MONK contains about 1,000 novels and novel-like works spread over the eighteenth, nineteenth, and twentieth centuries. (The full corpus is larger and covers a longer timespan; it includes drama, witchcraft narratives, some nonfiction, etc.) I’ve counted occurrences of the major POS types across just the narrative fiction, divided them up by year of publication, and then grouped together a few nearby years in which few or no books were included. In the end, there’s coverage from 1742 through 1905, with all years (or groups of years) containing at least 500,000 words by four or more authors and no group spanning more than five years. This is the same dataset from which I’ll construct some POS frequency vs. time graphs in a later post (where I’ll also link to the raw counts).
First, two cases that that are easy to anticipate and serve as a kind of check that things aren’t too far off:
About what you’d expect: a decent positive correlation between the frequency of nouns or verbs and the frequency of words that modify them. Slightly weaker correlation in the adverb case, presumably because adverbs don’t always modify verbs.

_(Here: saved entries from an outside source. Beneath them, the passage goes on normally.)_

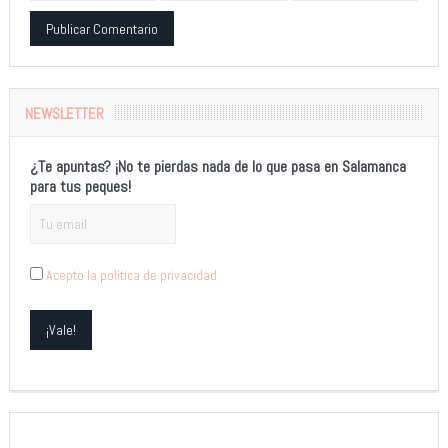
Alternative:
NEWSLETTER
¿Te apuntas? ¡No te pierdas nada de lo que pasa en Salamanca
para tus peques!
Acepto la política de privacidad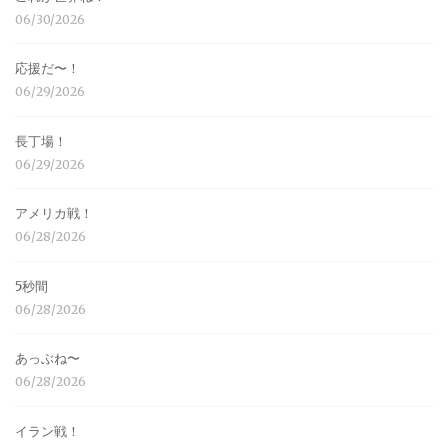
06/30/2026
応援だ〜！
06/29/2026
長丁場！
06/29/2026
アメリカ戦！
06/28/2026
5秒間
06/28/2026
あっぶね〜
06/28/2026
イラン戦！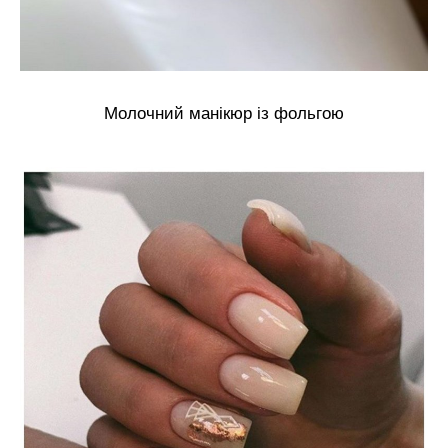
Молочний манікюр із фольгою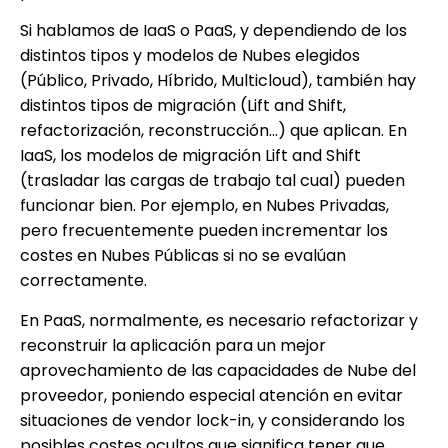
Si hablamos de IaaS o PaaS, y dependiendo de los
distintos tipos y modelos de Nubes elegidos
(Público, Privado, Híbrido, Multicloud), también hay
distintos tipos de migración (Lift and Shift,
refactorización, reconstrucción…) que aplican. En
IaaS, los modelos de migración Lift and Shift
(trasladar las cargas de trabajo tal cual) pueden
funcionar bien. Por ejemplo, en Nubes Privadas,
pero frecuentemente pueden incrementar los
costes en Nubes Públicas si no se evalúan
correctamente.
En PaaS, normalmente, es necesario refactorizar y
reconstruir la aplicación para un mejor
aprovechamiento de las capacidades de Nube del
proveedor, poniendo especial atención en evitar
situaciones de vendor lock-in, y considerando los
posibles costes ocultos que significa tener que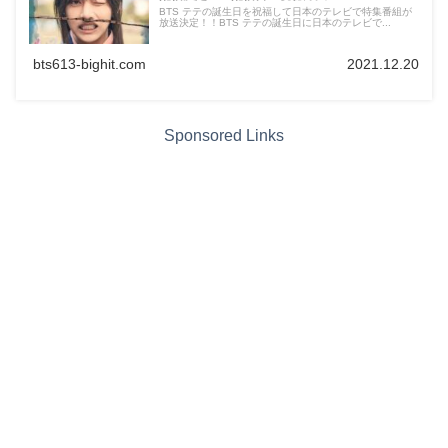
BTS テテの誕生日を祝福して日本のテレビで特集番組が
放送決定！！BTS テテの誕生日に日本のテレビで...
bts613-bighit.com
2021.12.20
Sponsored Links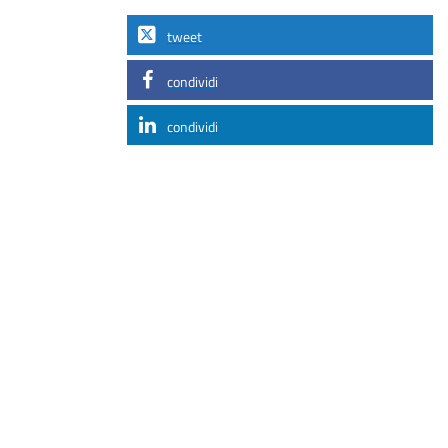
tweet
condividi
condividi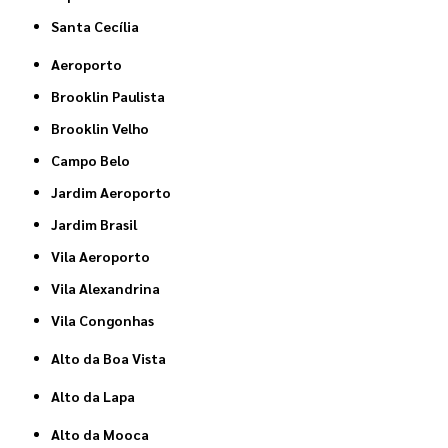
Santa Cecília
Aeroporto
Brooklin Paulista
Brooklin Velho
Campo Belo
Jardim Aeroporto
Jardim Brasil
Vila Aeroporto
Vila Alexandrina
Vila Congonhas
Alto da Boa Vista
Alto da Lapa
Alto da Mooca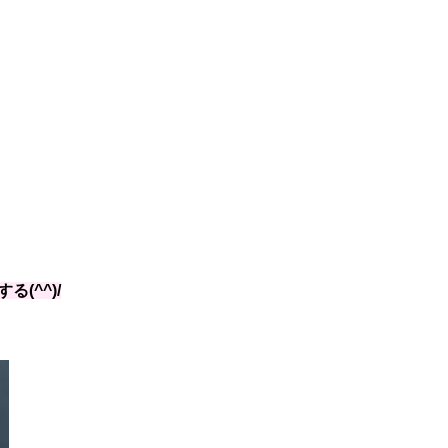
(^^)/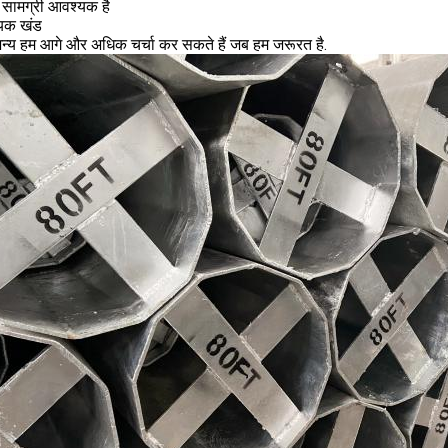
 सामग्री आवश्यक है
यक खंड
न्य हम आगे और अधिक चर्चा कर सकते हैं जब हम जरूरत है.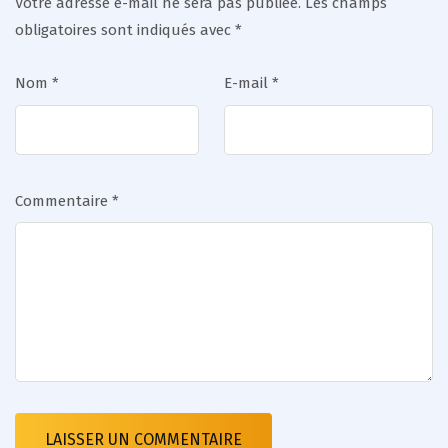
Votre adresse e-mail ne sera pas publiée.
Les champs
obligatoires sont indiqués avec
*
Nom
*
E-mail
*
Commentaire
*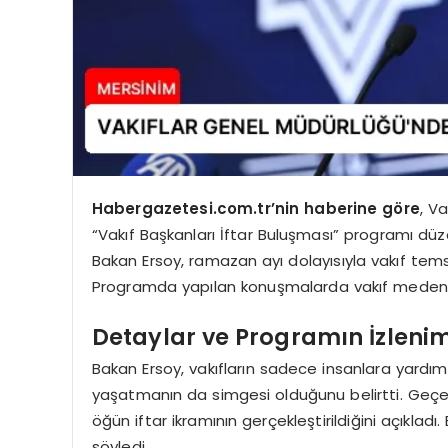
Habergazetesi.com.tr’nin haberine göre
, V
“Vakıf Başkanları İftar Buluşması” programı düze
Bakan Ersoy, ramazan ayı dolayısıyla vakıf tems
Programda yapılan konuşmalarda vakıf medeniy
Detaylar ve Programın İzlenim
Bakan Ersoy, vakıfların sadece insanlara yard
yaşatmanın da simgesi olduğunu belirtti. Geçen 
öğün iftar ikramının gerçekleştirildiğini açıkladı
söyledi.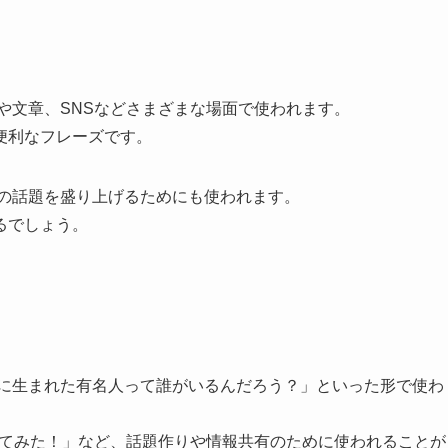
話や文章、SNSなどさまざまな場面で使われます。
便利なフレーズです。
その話題を盛り上げるためにも使われます。
るでしょう。
日に生まれた有名人って誰がいるんだろう？」といった形で使わ
調べてみた！」など、話題作りや情報共有のために使われることが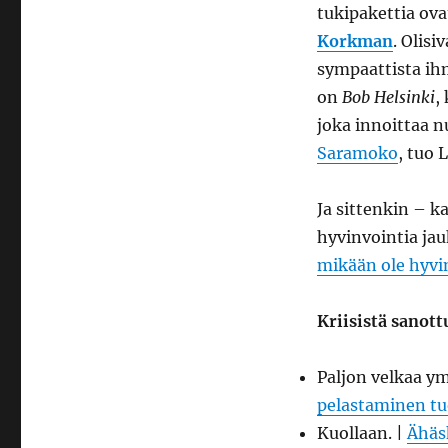
tukipakettia ov
Korkman
. Olisi
sympaattista ihm
on
Bob Helsinki
,
joka innoittaa 
Saramoko
, tuo 
Ja sittenkin – 
hyvinvointia ja
mikään ole hyvi
Kriisistä sanott
Paljon velkaa ym
pelastaminen tu
Kuollaan. |
Ähäsk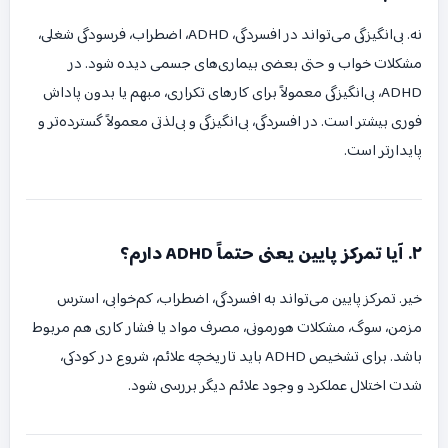
نه. بی‌انگیزگی می‌تواند در افسردگی، ADHD، اضطراب، فرسودگی شغلی،
مشکلات خواب و حتی بعضی بیماری‌های جسمی دیده شود. در
ADHD، بی‌انگیزگی معمولاً برای کارهای تکراری، مبهم یا بدون پاداش
فوری بیشتر است. در افسردگی، بی‌انگیزگی و بی‌لذتی معمولاً گسترده‌تر و
پایدارتر است.
۲. آیا تمرکز پایین یعنی حتماً ADHD دارم؟
خیر. تمرکز پایین می‌تواند به افسردگی، اضطراب، کم‌خوابی، استرس
مزمن، سوگ، مشکلات هورمونی، مصرف مواد یا فشار کاری هم مربوط
باشد. برای تشخیص ADHD باید تاریخچه علائم، شروع در کودکی،
شدت اختلال عملکرد و وجود علائم دیگر بررسی شود.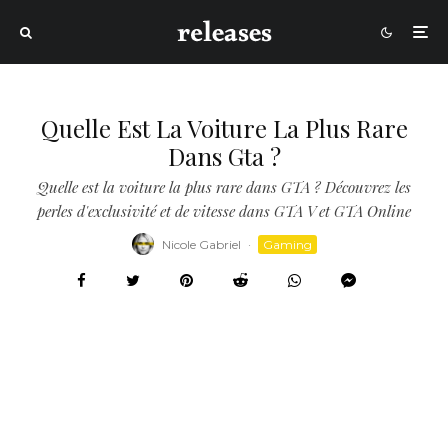
Quelle Est La Voiture La Plus Rare
Dans Gta ?
Quelle est la voiture la plus rare dans GTA ? Découvrez les
perles d'exclusivité et de vitesse dans GTA V et GTA Online
Nicole Gabriel
·
Gaming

Then there’s an interesting case that I think I can explain, but wouldn’t have predicted:
Noun and verb frequency are inversely correlated. This makes sense, I suppose, if you think of novels as tending toward portraiture or action (and for all I know if may be a well known phenomenon). But I expected to see more nouns imply more verbs, since you’d need more things for those subjects and objects to do. In any case, I learned something here from my few minutes with GGobi.
Finally, one that leaves me at a loss:
How can adjectives and adverbs be apparently uncorrelated? Shouldn’t there be flowery novels rich in both of them and plain ones rich in neither? I’ll investigate, but in the meantime I’d love to be told that this, too, is already accounted for.
Last note: GGobi is really nifty, even if it doesn’t produce beautiful figures out of the box (see above).